Today’s Five Question interview is with Eddie Funkowitz. Eddie was a career worker for the IMB, but has moved on to different challenges in the US. We caught up with Eddie as he was applying for a Sam’s Club membership while slurping a 64 ounce drink he got for a buck down at the Stop N Go.
As always, names are changed to keep my interviewees from coming to my house and stealing my jalapenos in retaliation. Everything else is absolutely true.
1. Many IMB workers feel cut off from SBC life and trends. Returning to the North American SBC work force often means figuring out the latest events and hot-button problems. What SBC trends and issues caught you off guard the most when you moved to the U.S.?
After coming off the mission field where there is a huge sense of family or team pride within the IMB, I found it extremely disappointing to see the fighting within our own convention. I am not saying everyone within the IMB sees eye-to-eye on all the policies or direction the IMB is taking, but by and large the missionaries take great pride in being part of the IMB team. As a convention founded on the concept of autonomous churches cooperating together in order to accomplish greater things, it is extremely discouraging to see us fight over non-essential matters. I don’t expect every church within the convention to agree on every matter, but it would be great to see the same sense of family or team pride within our convention.
2. As you’ve represented the IMB to pastors and ministers who became, in essence, your co-laborers here in North America, did you find they understood how missions changed you and your view of ministry?
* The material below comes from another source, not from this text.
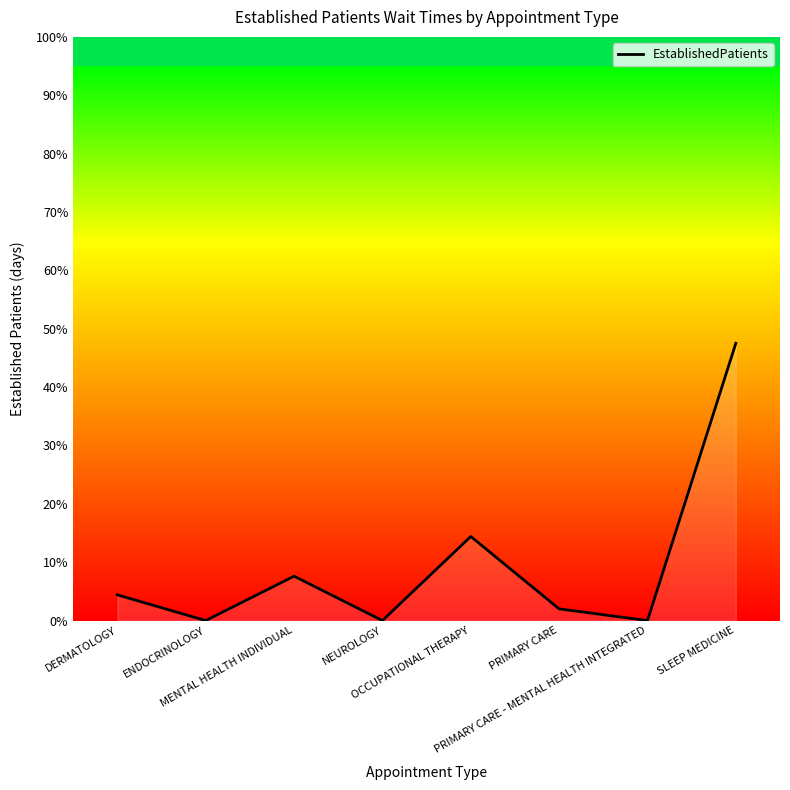

List the labels in order of value, largest first.

SLEEP MEDICINE, OCCUPATIONAL THERAPY, MENTAL HEALTH INDIVIDUAL, DERMATOLOGY, PRIMARY CARE, ENDOCRINOLOGY, NEUROLOGY, PRIMARY CARE - MENTAL HEALTH INTEGRATED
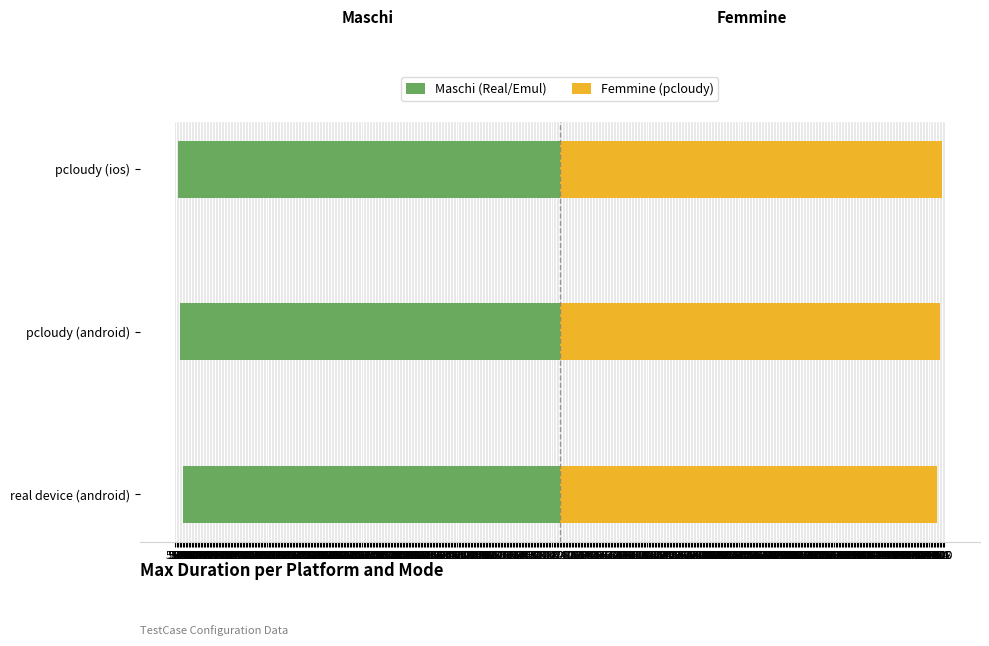

Is the value of Maschi (Real/Emul) at real device (android) greater than the value of Femmine (pcloudy) at pcloudy (android)?

No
I don’t think it is realistic to expect them to understand. Life and ministry in a different culture is completely different than in North America. I don’t view this as a negative; it is simply reality. It is similar to when missionaries share with churches on their STAS. Some people understand, but most people don’t have the experiences to truly understand what life and ministry in a different culture is really like.
Missions is my passion. It is what excites me. Some pastors will say things like, “we need to focus here first, before going overseas.” That goes against everything I believe. It doesn’t offend me. I just have a completely different view of the world as a result of my missions involvement. I believe if every pastor would leave the comforts of North America and go and serve for a couple of weeks in a different culture it would radically change the church in North America.
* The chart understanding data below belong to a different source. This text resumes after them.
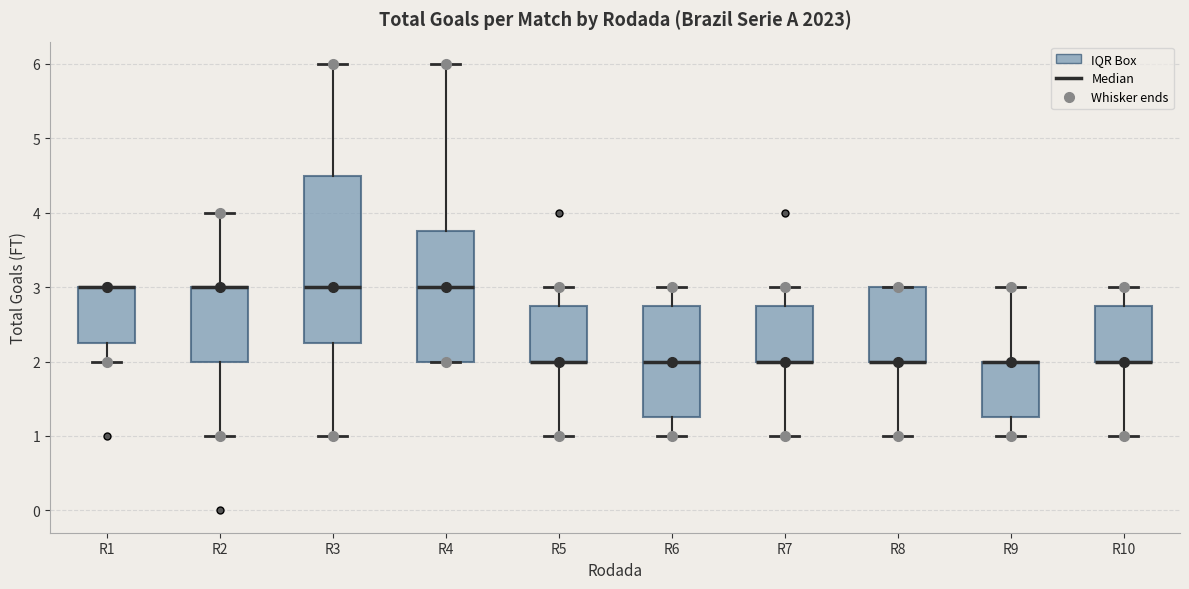

Reading left to right, transcribe this box plot: for each box, give where its median line is, the range the box spans, and where its two whiskers end, as read against the y-axis. The values are not printed on the chart, so give them approximately, as read against the axis.

R1: median 3.0 (drawn on the box's upper edge), box 2.3 to 3.0, whiskers 2.0 to 3.0
R2: median 3.0 (drawn on the box's upper edge), box 2.0 to 3.0, whiskers 1.0 to 4.0
R3: median 3.0, box 2.3 to 4.5, whiskers 1.0 to 6.0
R4: median 3.0, box 2.0 to 3.8, whiskers 2.0 to 6.0
R5: median 2.0 (drawn on the box's lower edge), box 2.0 to 2.8, whiskers 1.0 to 3.0
R6: median 2.0, box 1.3 to 2.8, whiskers 1.0 to 3.0
R7: median 2.0 (drawn on the box's lower edge), box 2.0 to 2.8, whiskers 1.0 to 3.0
R8: median 2.0 (drawn on the box's lower edge), box 2.0 to 3.0, whiskers 1.0 to 3.0
R9: median 2.0 (drawn on the box's upper edge), box 1.3 to 2.0, whiskers 1.0 to 3.0
R10: median 2.0 (drawn on the box's lower edge), box 2.0 to 2.8, whiskers 1.0 to 3.0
3. What part of life in North America appeals to you the most relative to where you were living and working on the field?
Some of the obvious perks are living closer to family, knowing the language, understanding the culture and eating familiar food.
The speed at which Americans live is absolutely crazy. We are so over-extended and we have no reason to be. We have more money and more conveniences than practically everywhere else in the world. We should be the most care-free, laid back society; but we are probably the most anxious, uptight, stressed society. What’s sad is that it is equally true of believers and non-believers.
4. How did you explain the change in your calling (or however you put it) to people who supported you in missions?
I didn’t feel like there was a change in my calling. Missionaries often change roles or even geographical locations for many different reasons. However, it is never viewed as a change of calling unless they go back to North America.
Many of my friends in the IMB have served in different countries. Much of the leadership within the IMB served in different countries. If they were asked to explain the change in their calling, they would say there wasn’t a change they simply moved to a new role or new country. I view mine as the same. I continue to serve in missions as a missions pastor.
5. There’s talk of the IMB and NAMB combining or joining efforts. Since you left the turf of the former in order to live in the land of the latter, what’s your thinking on this concept?
I think it is an interesting concept. I personally believe that life and ministry is so radically different outside North America that it would be a mistake to combine the two organizations. I understand that some operating budget could be saved or possibly more resources would find its way to the field, but missionaries outside of North America face completely different issues than those living in North America. I believe the two organizations should stay separate.
Bonus question: How many pounds have you gained since being back in the US?
I have gained 3 lbs. over the last 3 1/2 years. Not too bad for a guy who loves to eat. I gained more weight on my past stateside assignments and vacations to the US when I was with the IMB than I have in the past 3 1/2 years.
Only 3 pounds? I wanna be you when I grow up.